• **What this task involves**
Below are the records. Transcribe them exactly.

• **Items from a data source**
──────

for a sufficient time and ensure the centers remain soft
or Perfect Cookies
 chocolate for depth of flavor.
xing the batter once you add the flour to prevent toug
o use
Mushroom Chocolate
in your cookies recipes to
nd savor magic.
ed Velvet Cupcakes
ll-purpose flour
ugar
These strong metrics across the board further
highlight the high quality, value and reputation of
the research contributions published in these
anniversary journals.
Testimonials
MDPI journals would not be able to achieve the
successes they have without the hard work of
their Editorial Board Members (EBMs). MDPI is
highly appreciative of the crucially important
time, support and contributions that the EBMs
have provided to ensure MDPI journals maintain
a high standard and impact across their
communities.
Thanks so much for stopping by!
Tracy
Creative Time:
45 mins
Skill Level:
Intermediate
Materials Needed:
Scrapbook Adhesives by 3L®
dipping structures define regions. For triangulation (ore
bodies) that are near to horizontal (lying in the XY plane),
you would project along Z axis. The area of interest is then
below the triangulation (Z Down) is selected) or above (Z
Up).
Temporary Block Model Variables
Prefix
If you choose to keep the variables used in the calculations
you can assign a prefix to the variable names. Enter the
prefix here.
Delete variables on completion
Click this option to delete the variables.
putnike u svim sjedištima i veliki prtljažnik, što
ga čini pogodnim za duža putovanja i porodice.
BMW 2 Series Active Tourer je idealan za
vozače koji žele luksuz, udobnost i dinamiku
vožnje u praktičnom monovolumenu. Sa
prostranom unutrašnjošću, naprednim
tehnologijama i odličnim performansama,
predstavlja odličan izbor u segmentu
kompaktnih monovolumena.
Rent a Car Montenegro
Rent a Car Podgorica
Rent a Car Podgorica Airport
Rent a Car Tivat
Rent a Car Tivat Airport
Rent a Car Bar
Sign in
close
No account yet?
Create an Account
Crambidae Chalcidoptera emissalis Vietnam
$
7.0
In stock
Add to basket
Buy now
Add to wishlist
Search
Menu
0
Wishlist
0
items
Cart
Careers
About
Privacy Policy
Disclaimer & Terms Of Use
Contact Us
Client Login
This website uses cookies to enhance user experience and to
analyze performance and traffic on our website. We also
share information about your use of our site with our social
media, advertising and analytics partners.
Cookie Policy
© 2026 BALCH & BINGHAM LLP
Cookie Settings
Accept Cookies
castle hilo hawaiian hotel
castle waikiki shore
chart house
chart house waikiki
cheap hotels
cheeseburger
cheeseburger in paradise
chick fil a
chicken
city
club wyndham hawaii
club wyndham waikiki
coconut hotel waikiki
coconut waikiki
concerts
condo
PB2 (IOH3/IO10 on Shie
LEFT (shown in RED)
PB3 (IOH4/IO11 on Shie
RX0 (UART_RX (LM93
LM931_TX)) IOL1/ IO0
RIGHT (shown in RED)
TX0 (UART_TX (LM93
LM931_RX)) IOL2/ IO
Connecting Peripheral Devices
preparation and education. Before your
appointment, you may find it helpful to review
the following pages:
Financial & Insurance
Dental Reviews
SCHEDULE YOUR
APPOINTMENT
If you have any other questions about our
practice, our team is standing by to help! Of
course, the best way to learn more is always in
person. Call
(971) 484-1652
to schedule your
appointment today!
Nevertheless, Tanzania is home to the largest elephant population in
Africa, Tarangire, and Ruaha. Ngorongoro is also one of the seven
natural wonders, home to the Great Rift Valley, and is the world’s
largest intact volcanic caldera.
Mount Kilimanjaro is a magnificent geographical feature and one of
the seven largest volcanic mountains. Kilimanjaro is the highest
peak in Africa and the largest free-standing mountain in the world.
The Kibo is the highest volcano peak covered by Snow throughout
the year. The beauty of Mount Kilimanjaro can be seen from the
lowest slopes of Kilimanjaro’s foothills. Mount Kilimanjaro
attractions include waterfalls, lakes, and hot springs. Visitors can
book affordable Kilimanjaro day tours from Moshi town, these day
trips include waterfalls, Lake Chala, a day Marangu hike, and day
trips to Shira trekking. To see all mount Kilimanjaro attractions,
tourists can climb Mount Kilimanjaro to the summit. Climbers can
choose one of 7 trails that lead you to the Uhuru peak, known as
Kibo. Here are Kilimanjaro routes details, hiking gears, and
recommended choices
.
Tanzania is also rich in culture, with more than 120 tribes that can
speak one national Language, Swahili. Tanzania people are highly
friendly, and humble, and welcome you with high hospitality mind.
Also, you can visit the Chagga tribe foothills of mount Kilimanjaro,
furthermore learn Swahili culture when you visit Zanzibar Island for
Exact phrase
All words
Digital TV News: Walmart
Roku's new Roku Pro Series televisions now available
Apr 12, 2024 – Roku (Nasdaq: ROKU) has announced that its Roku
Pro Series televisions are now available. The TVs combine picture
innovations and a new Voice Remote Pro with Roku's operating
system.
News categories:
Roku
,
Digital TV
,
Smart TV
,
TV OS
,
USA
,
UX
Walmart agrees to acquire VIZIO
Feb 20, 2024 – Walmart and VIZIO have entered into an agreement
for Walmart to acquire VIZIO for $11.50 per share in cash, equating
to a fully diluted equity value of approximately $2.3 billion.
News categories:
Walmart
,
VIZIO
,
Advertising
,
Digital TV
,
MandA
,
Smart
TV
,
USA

──────

• **Answer to the exercise**
for a sufficient time and ensure the centers remain soft
or Perfect Cookies
 chocolate for depth of flavor.
xing the batter once you add the flour to prevent toug
o use
Mushroom Chocolate
in your cookies recipes to
nd savor magic.
ed Velvet Cupcakes
ll-purpose flour
ugar
These strong metrics across the board further
highlight the high quality, value and reputation of
the research contributions published in these
anniversary journals.
Testimonials
MDPI journals would not be able to achieve the
successes they have without the hard work of
their Editorial Board Members (EBMs). MDPI is
highly appreciative of the crucially important
time, support and contributions that the EBMs
have provided to ensure MDPI journals maintain
a high standard and impact across their
communities.
Thanks so much for stopping by!
Tracy
Creative Time:
45 mins
Skill Level:
Intermediate
Materials Needed:
Scrapbook Adhesives by 3L®
dipping structures define regions. For triangulation (ore
bodies) that are near to horizontal (lying in the XY plane),
you would project along Z axis. The area of interest is then
below the triangulation (Z Down) is selected) or above (Z
Up).
Temporary Block Model Variables
Prefix
If you choose to keep the variables used in the calculations
you can assign a prefix to the variable names. Enter the
prefix here.
Delete variables on completion
Click this option to delete the variables.
putnike u svim sjedištima i veliki prtljažnik, što
ga čini pogodnim za duža putovanja i porodice.
BMW 2 Series Active Tourer je idealan za
vozače koji žele luksuz, udobnost i dinamiku
vožnje u praktičnom monovolumenu. Sa
prostranom unutrašnjošću, naprednim
tehnologijama i odličnim performansama,
predstavlja odličan izbor u segmentu
kompaktnih monovolumena.
Rent a Car Montenegro
Rent a Car Podgorica
Rent a Car Podgorica Airport
Rent a Car Tivat
Rent a Car Tivat Airport
Rent a Car Bar
Sign in
close
No account yet?
Create an Account
Crambidae Chalcidoptera emissalis Vietnam
$
7.0
In stock
Add to basket
Buy now
Add to wishlist
Search
Menu
0
Wishlist
0
items
Cart
Careers
About
Privacy Policy
Disclaimer & Terms Of Use
Contact Us
Client Login
This website uses cookies to enhance user experience and to
analyze performance and traffic on our website. We also
share information about your use of our site with our social
media, advertising and analytics partners.
Cookie Policy
© 2026 BALCH & BINGHAM LLP
Cookie Settings
Accept Cookies
castle hilo hawaiian hotel
castle waikiki shore
chart house
chart house waikiki
cheap hotels
cheeseburger
cheeseburger in paradise
chick fil a
chicken
city
club wyndham hawaii
club wyndham waikiki
coconut hotel waikiki
coconut waikiki
concerts
condo
PB2 (IOH3/IO10 on Shie
LEFT (shown in RED)
PB3 (IOH4/IO11 on Shie
RX0 (UART_RX (LM93
LM931_TX)) IOL1/ IO0
RIGHT (shown in RED)
TX0 (UART_TX (LM93
LM931_RX)) IOL2/ IO
Connecting Peripheral Devices
preparation and education. Before your
appointment, you may find it helpful to review
the following pages:
Financial & Insurance
Dental Reviews
SCHEDULE YOUR
APPOINTMENT
If you have any other questions about our
practice, our team is standing by to help! Of
course, the best way to learn more is always in
person. Call
(971) 484-1652
to schedule your
appointment today!
Nevertheless, Tanzania is home to the largest elephant population in
Africa, Tarangire, and Ruaha. Ngorongoro is also one of the seven
natural wonders, home to the Great Rift Valley, and is the world’s
largest intact volcanic caldera.
Mount Kilimanjaro is a magnificent geographical feature and one of
the seven largest volcanic mountains. Kilimanjaro is the highest
peak in Africa and the largest free-standing mountain in the world.
The Kibo is the highest volcano peak covered by Snow throughout
the year. The beauty of Mount Kilimanjaro can be seen from the
lowest slopes of Kilimanjaro’s foothills. Mount Kilimanjaro
attractions include waterfalls, lakes, and hot springs. Visitors can
book affordable Kilimanjaro day tours from Moshi town, these day
trips include waterfalls, Lake Chala, a day Marangu hike, and day
trips to Shira trekking. To see all mount Kilimanjaro attractions,
tourists can climb Mount Kilimanjaro to the summit. Climbers can
choose one of 7 trails that lead you to the Uhuru peak, known as
Kibo. Here are Kilimanjaro routes details, hiking gears, and
recommended choices
.
Tanzania is also rich in culture, with more than 120 tribes that can
speak one national Language, Swahili. Tanzania people are highly
friendly, and humble, and welcome you with high hospitality mind.
Also, you can visit the Chagga tribe foothills of mount Kilimanjaro,
furthermore learn Swahili culture when you visit Zanzibar Island for
Exact phrase
All words
Digital TV News: Walmart
Roku's new Roku Pro Series televisions now available
Apr 12, 2024 – Roku (Nasdaq: ROKU) has announced that its Roku
Pro Series televisions are now available. The TVs combine picture
innovations and a new Voice Remote Pro with Roku's operating
system.
News categories:
Roku
,
Digital TV
,
Smart TV
,
TV OS
,
USA
,
UX
Walmart agrees to acquire VIZIO
Feb 20, 2024 – Walmart and VIZIO have entered into an agreement
for Walmart to acquire VIZIO for $11.50 per share in cash, equating
to a fully diluted equity value of approximately $2.3 billion.
News categories:
Walmart
,
VIZIO
,
Advertising
,
Digital TV
,
MandA
,
Smart
TV
,
USA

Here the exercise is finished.